By Rich Campbell Aug 7 2014 TCPalm
Residents and officials in Sebastian, Vero Beach, Fort Pierce, St. Lucie Village and other communities along the Florida East Coast rail line — LISTEN UP! All Aboard Florida — the planned high-speed passenger rail service between Miami and Orlando slated to begin operation in 2016 — could bring a significant disruption to traffic flow in downtown Stuart. Why should others who live along the rail line care? Because the recommendation of an engineering group — a group in which All Aboard Florida participated — may foreshadow changes coming to other communities. Moreover, Stuart officials lacked solid information about the potential change until they sent a specific, detailed request to the rail company. All Aboard Florida could be sitting on information relevant to residents in other counties in our region.
Stuart officials learned Monday — in a letter from Vinay Mudholkar, All Aboard Florida’s vice president for infrastructure — that a key left-turn lane could be removed permanently at Confusion Corner once the rail company begins construction on a second track through downtown.
City residents are hyperventilating over the revelation — and rightfully so.
“I can’t imagine the traffic tie-up if we lose that left turn, which we use all the time,” Jensen Beach resident Sharyn Eggert Cerniglia wrote on my Facebook page. “Why on earth should I have to drive over the tracks, around the circle, and back over the tracks again to make a right when I could have just made a left before any of that? It’s just plain stupid.”
Motorists heading north on South Colorado Avenue toward downtown often use the left-turn lane just short of the tracks to access Dixie Highway and cross the old Roosevelt bridge. However, a significant portion of the left-turn lane is in the railroad right of way, and an engineering team comprised of All Aboard Florida and federal, state and city representatives has recommended closing the turn lane “to improve the safety of motorists,” Mudholkar wrote.

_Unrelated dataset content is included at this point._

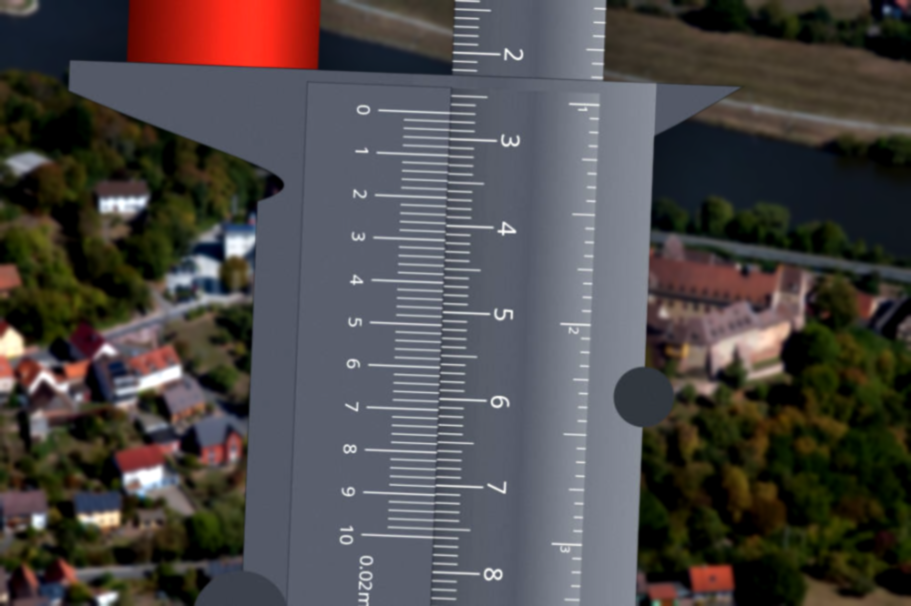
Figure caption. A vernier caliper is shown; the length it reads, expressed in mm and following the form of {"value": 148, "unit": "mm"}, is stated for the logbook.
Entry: {"value": 27.0, "unit": "mm"}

The loss of the left-turn lane won’t necessarily add congestion on Colorado when the rail crossing is closed. Even now with the turn lane, traffic backs up on northbound Colorado and blocks access to the left-turn lane when trains bring downtown traffic to a halt. However, eliminating the turn lane and funneling all northbound vehicles across the tracks will add congestion in the roundabout.
Just what we need in downtown Stuart ... more vehicles navigating the roundabout at Confusion Corner.

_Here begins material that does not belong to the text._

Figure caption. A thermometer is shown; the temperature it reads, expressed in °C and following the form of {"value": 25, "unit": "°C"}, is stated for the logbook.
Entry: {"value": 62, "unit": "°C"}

Stuart officials, like their counterparts in other governments along the rail line, have been seeking specific, concrete information for months from All Aboard Florida on possible changes to be wrought by the rail project.
The information about the potential left-turn lane closure at Confusion Corner was disclosed Monday in Mudholkar’s letter to Stuart City Manager Paul Nicoletti. What prompted Mudholkar’s response? A July 30, missive from Nicoletti to All Aboard Florida.
“At this point, we are looking specifically for a response concerning certain other matters involving primarily our downtown,” Nicoletti wrote. With respect to the Confusion Corner issue, Nicoletti was direct: “Please advise us if the FEC intends to require the closing of this left-turn option.”
To its credit, All Aboard Florida responded in less than a week.
But one wonders: How long did All Aboard Florida sit on this information before Nicoletti tendered his request? This is, after all, information that matters to Stuart officials and residents.
The lesson for other local governments on the Treasure Coast? If you’re not getting specific information you need with respect to the rail project, make a direct, written appeal to All Aboard Florida.
Stuart officials still may be able to retain the left-turn lane.
“If we start further back on Colorado, we could reconfigure it to provide a left turn,” Nicoletti said.
“It’s little things like this that All Aboard Florida doesn’t realize can be big issues,” Stuart Mayor Troy McDonald said. “It’s little changes like this that will alter the way we live in our communities.”